Postmodern is good. It works only on Postgres. It is fast, easy, and stable.

Elephant has been unmaintained for many years. I wouldn't recommend it.

I'd love to see this breakdown for more languages.

"I’ve never done any graphics programming, so my knowledge of this area is lacking"

cl-ply for example: draw and manage 3d polygon meshes.

This is great. I've been out of the Common Lisp world for several years and stuff has really changed since.

CL-STMX is awesome!

This is unreadable on mobile

By popular demand, I've just updated it to regular unleaded scrolling. Might change back if I find some kind of jQuery library for portable parallax scrolling.

The scrolling is better, but it still looks like this on my iPhone: http://i.imgur.com/NOrsV1M.jpg

It's unreadable on desktop too. What's with this new fashion?

I don't mind the visual style, but the author seems to have forgotten that some people use actual mice instead of inertial-scrolling trackpads.... using a scroll wheel goes nowhere fast on this kind of page.

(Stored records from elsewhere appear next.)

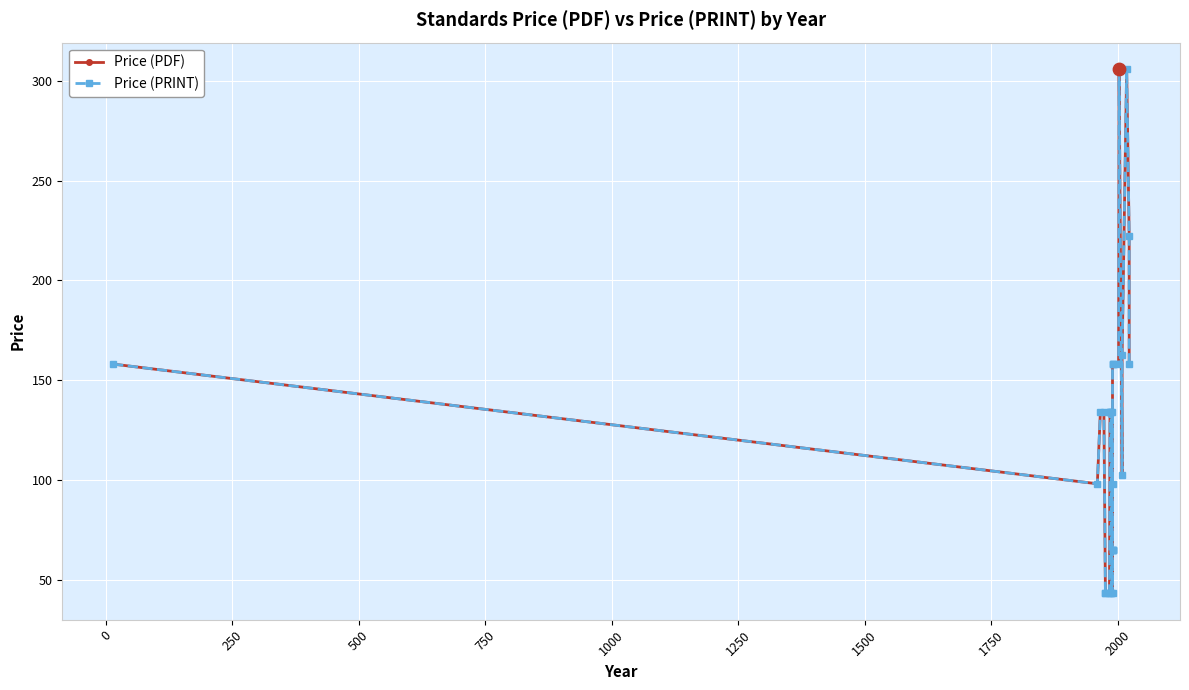

Which series has the largest Y range (max minus min)?

Price (PDF)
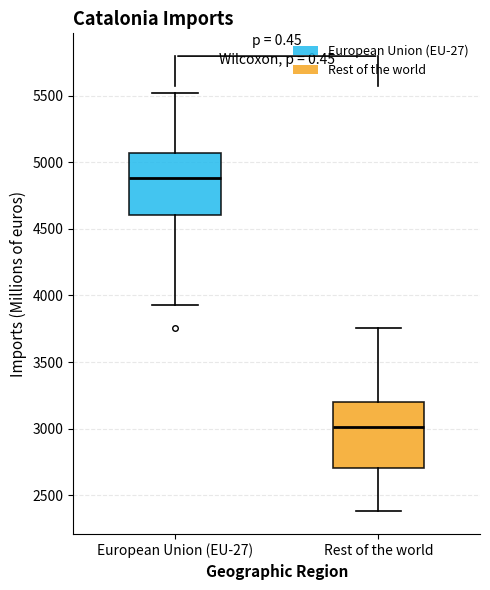

Reading left to right, transcribe this box plot: for each box, give where its median line is, the range the box spans, and where its two whiskers end, as read against the y-axis. The values are not printed on the chart, so give them approximately, as read against the axis.

European Union (EU-27): median 4900, box 4600 to 5050, whiskers 3950 to 5500
Rest of the world: median 3000, box 2700 to 3200, whiskers 2400 to 3750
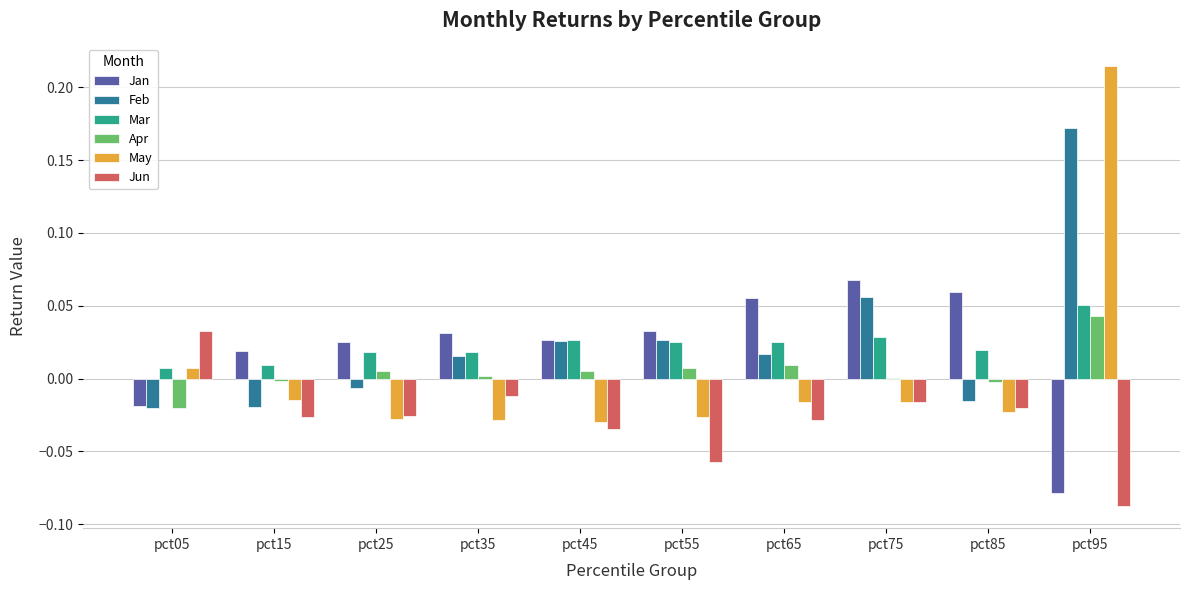

What is the sum of all Feb values?

0.3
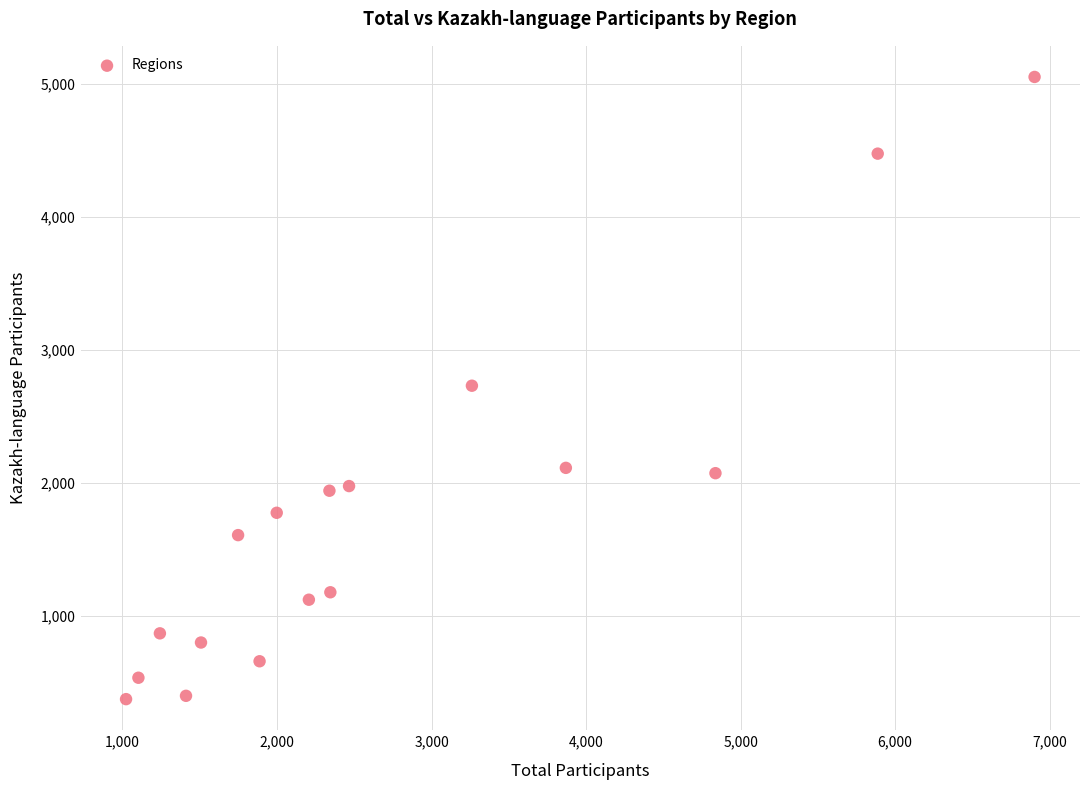

What is the range of X values (max minus min)?

5879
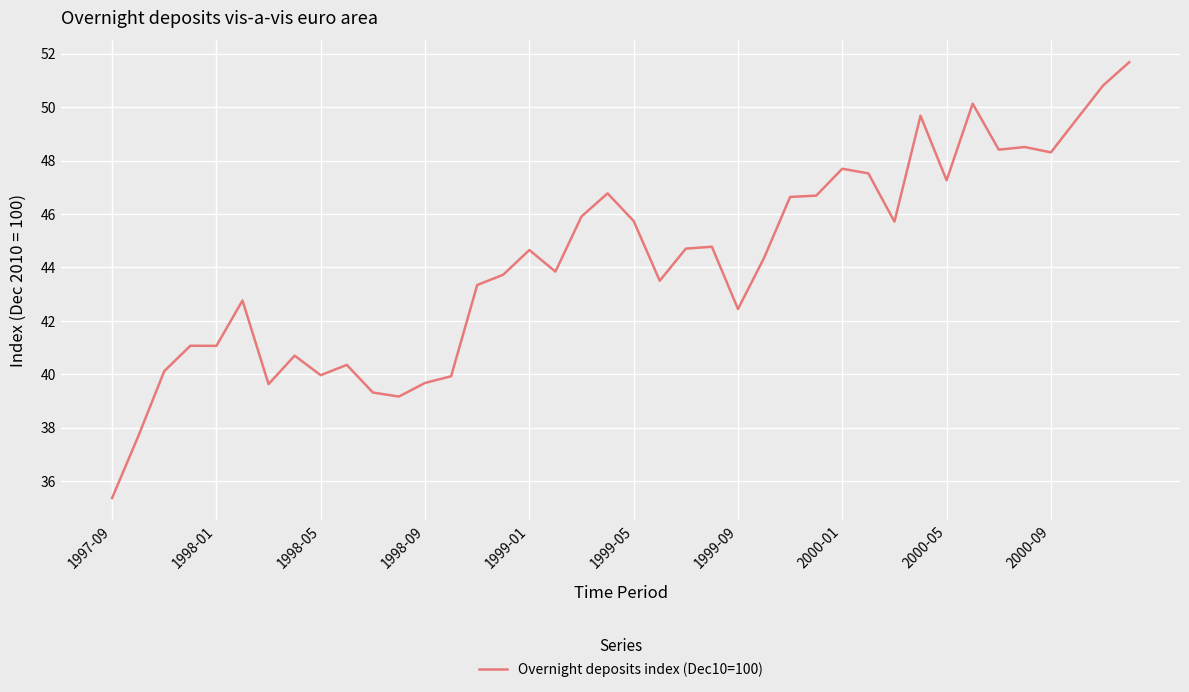

What is the smallest value displayed?

35.4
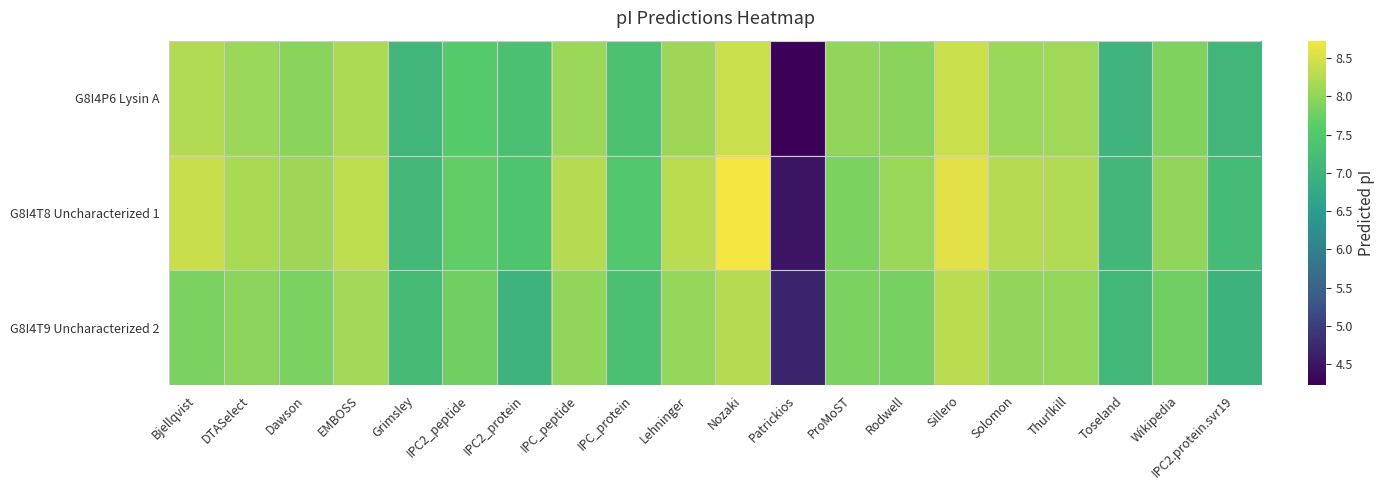

List the series in order of their peak value, highest first.

G8I4T8 Uncharacterized 1, G8I4P6 Lysin A, G8I4T9 Uncharacterized 2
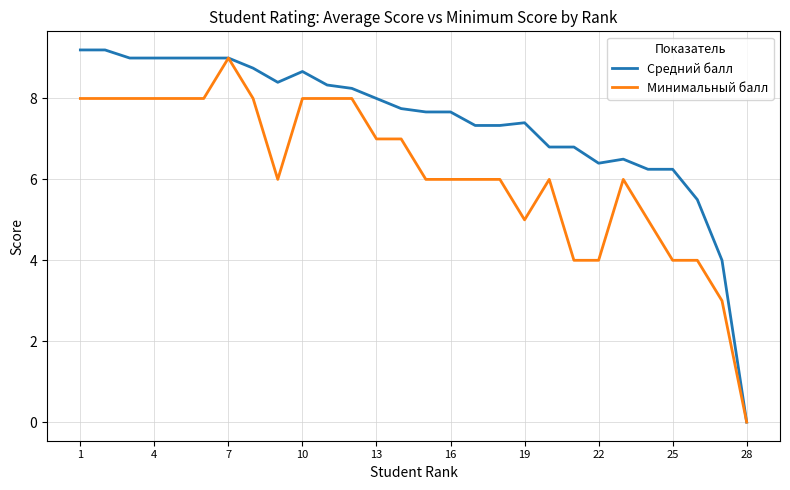

List the series in order of their peak value, highest first.

Средний балл, Минимальный балл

Even with an inertial-scrolling trackpad it doesn't scroll well.

Works fine for me in Firefox on OSX, scrolling with a macbook trackpad. Maybe it's using something that doesn't work well cross-platform?

An exercise in acceptance.

Horisontal works for me on my nexus 6 phone

Yeah, more than 4 words per line would be nice...

sorry, but it's impossible to read this site.

Wow, yes, dark theme huge letters, so simple, so nice, how most people get it wrong? And then... white wall of light almost gets me blind.